Due to these limitations, bispecifics may only be venture-scale for rare cancers. And development for larger indications will be done by or with biopharma. Given they are a single therapeutic that consolidates multiple immune functions, the modality is a potential way to to sidestep, or at least bridge to cell therapies. But bispecifics are still complex proteins that require thoughtful design and took decades of engineering to begin having an impact on human disease.
Blincyto, bringing CD3 T-cells to CD19 ALL cells, has an impressive ORR > 60%, but its design (i.e. small size & no Fc region) reduces its half-life and limits its use to continuous infusion. As a result, bispecifics really only have advantages in the least fit patients right now. Versus CAR-T cell therapies, bispecifics are immediately available versus weeks turnaround time and easier to titrate but cannot be used with a single infusion. Until high-stability bispecifics show more success in the clinic with a daily or weekly dosing schedule, the modality will play an important role in controlling disease for a certain window until a transplant becomes available but have struggles expanding to new treatment lines.
To realize the original dream of bispecifics hatched in the 1960s, figuring out ways to compose biologic building blocks for IgG-like backbones that both generate a therapeutic effect (target engagement, cell killing) and control toxicity/side-effects is needed. Better linkers and more control over bispecifics are improving year-after-year. In a decade or so, likely 2 to 3 bispecific technologies that solve these problems will only endure. There’s a whitespace using genomic tools to explore human immunity discovering new bispecific building blocks - a Guardant Health for biologics.
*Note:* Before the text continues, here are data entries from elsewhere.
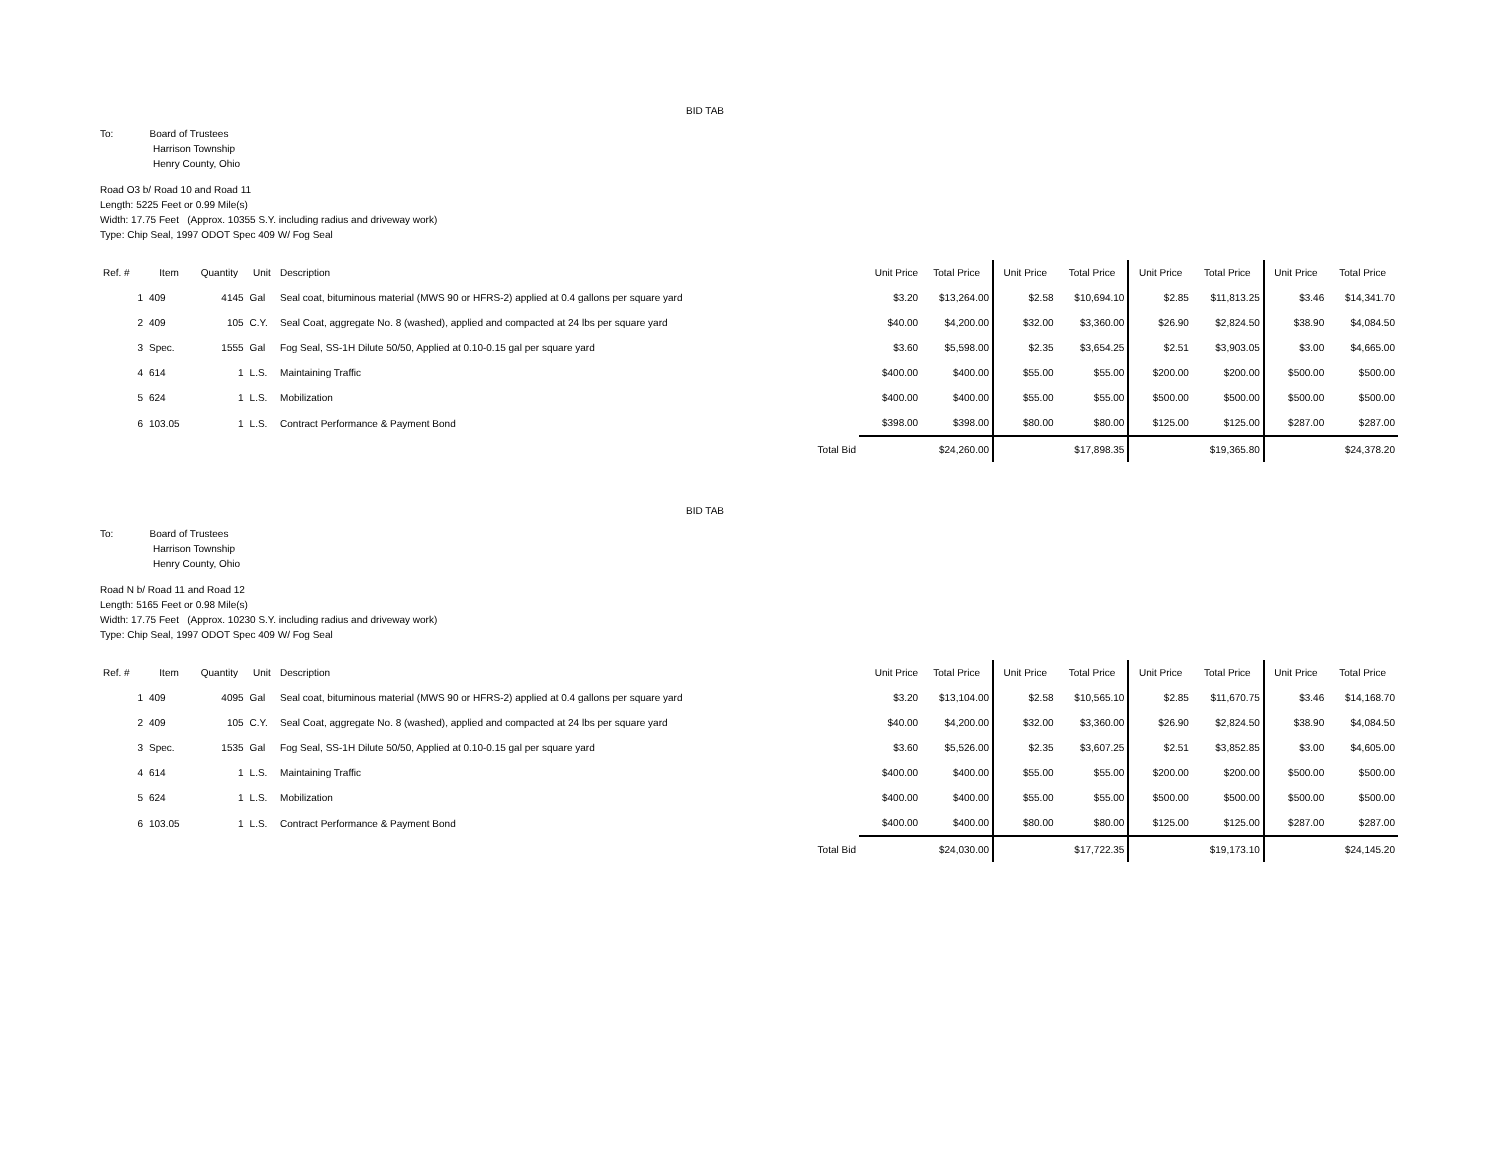BID TAB
To: Board of Trustees
Harrison Township
Henry County, Ohio
Road O3 b/ Road 10 and Road 11
Length: 5225 Feet or 0.99 Mile(s)
Width: 17.75 Feet (Approx. 10355 S.Y. including radius and driveway work)
Type: Chip Seal, 1997 ODOT Spec 409 W/ Fog Seal
| Ref. # | Item | Quantity | Unit | Description | | Unit Price | Total Price | Unit Price | Total Price | Unit Price | Total Price | Unit Price | Total Price |
| --- | --- | --- | --- | --- | --- | --- | --- | --- | --- | --- | --- | --- | --- |
| 1 | 409 | 4145 | Gal | Seal coat, bituminous material (MWS 90 or HFRS-2) applied at 0.4 gallons per square yard | | $3.20 | $13,264.00 | $2.58 | $10,694.10 | $2.85 | $11,813.25 | $3.46 | $14,341.70 |
| 2 | 409 | 105 | C.Y. | Seal Coat, aggregate No. 8 (washed), applied and compacted at 24 lbs per square yard | | $40.00 | $4,200.00 | $32.00 | $3,360.00 | $26.90 | $2,824.50 | $38.90 | $4,084.50 |
| 3 | Spec. | 1555 | Gal | Fog Seal, SS-1H Dilute 50/50, Applied at 0.10-0.15 gal per square yard | | $3.60 | $5,598.00 | $2.35 | $3,654.25 | $2.51 | $3,903.05 | $3.00 | $4,665.00 |
| 4 | 614 | 1 | L.S. | Maintaining Traffic | | $400.00 | $400.00 | $55.00 | $55.00 | $200.00 | $200.00 | $500.00 | $500.00 |
| 5 | 624 | 1 | L.S. | Mobilization | | $400.00 | $400.00 | $55.00 | $55.00 | $500.00 | $500.00 | $500.00 | $500.00 |
| 6 | 103.05 | 1 | L.S. | Contract Performance & Payment Bond | | $398.00 | $398.00 | $80.00 | $80.00 | $125.00 | $125.00 | $287.00 | $287.00 |
| | | | | | Total Bid | | $24,260.00 | | $17,898.35 | | $19,365.80 | | $24,378.20 |
BID TAB
To: Board of Trustees
Harrison Township
Henry County, Ohio
Road N b/ Road 11 and Road 12
Length: 5165 Feet or 0.98 Mile(s)
Width: 17.75 Feet (Approx. 10230 S.Y. including radius and driveway work)
Type: Chip Seal, 1997 ODOT Spec 409 W/ Fog Seal
| Ref. # | Item | Quantity | Unit | Description | | Unit Price | Total Price | Unit Price | Total Price | Unit Price | Total Price | Unit Price | Total Price |
| --- | --- | --- | --- | --- | --- | --- | --- | --- | --- | --- | --- | --- | --- |
| 1 | 409 | 4095 | Gal | Seal coat, bituminous material (MWS 90 or HFRS-2) applied at 0.4 gallons per square yard | | $3.20 | $13,104.00 | $2.58 | $10,565.10 | $2.85 | $11,670.75 | $3.46 | $14,168.70 |
| 2 | 409 | 105 | C.Y. | Seal Coat, aggregate No. 8 (washed), applied and compacted at 24 lbs per square yard | | $40.00 | $4,200.00 | $32.00 | $3,360.00 | $26.90 | $2,824.50 | $38.90 | $4,084.50 |
| 3 | Spec. | 1535 | Gal | Fog Seal, SS-1H Dilute 50/50, Applied at 0.10-0.15 gal per square yard | | $3.60 | $5,526.00 | $2.35 | $3,607.25 | $2.51 | $3,852.85 | $3.00 | $4,605.00 |
| 4 | 614 | 1 | L.S. | Maintaining Traffic | | $400.00 | $400.00 | $55.00 | $55.00 | $200.00 | $200.00 | $500.00 | $500.00 |
| 5 | 624 | 1 | L.S. | Mobilization | | $400.00 | $400.00 | $55.00 | $55.00 | $500.00 | $500.00 | $500.00 | $500.00 |
| 6 | 103.05 | 1 | L.S. | Contract Performance & Payment Bond | | $400.00 | $400.00 | $80.00 | $80.00 | $125.00 | $125.00 | $287.00 | $287.00 |
| | | | | | Total Bid | | $24,030.00 | | $17,722.35 | | $19,173.10 | | $24,145.20 |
The Teneobio model is still viable for other immune-cell targets. Even nanobodies, led by Ablynx/Sanofi, are small, intact antigen-binding fragments that can potentially be mixed-and-matched with other backbones. Building blocks for bispecifics are an interesting way to build on top of existing platforms and allow companies to focus on particular domains. Teneobio did very well focusing on a CD3 library. And F-Star had a lot of potential with their Fcabs. There’s so much more to do here though for current companies as well as new startups. There are also a ton of opportunities to map out platform technologies in biotech and build on top of them rather than compete directly.
On one side, minimal engineering is the value prop to avoid potential toxicity and dosing issues later in the clinic. On the other side, complex engineering creates a zoo of biologics to choose from. Interchanged with existing biologics or used to create new ones, they can be used as monospecific antibodies themselves, and even be used in ADCs. Bispecifics are also being found to help re-engage CAR-T cell therapies and increase the efficacy of past treatment regimens. Over the last 4 decades, bispecific development has grown in spurts: technological success met clinical failure & clinical success met challenges with tolerability. Now new building blocks and models are emerging to standardize bispecific development to the level of monoclonal antibodies (mAb) and expand their number of applications.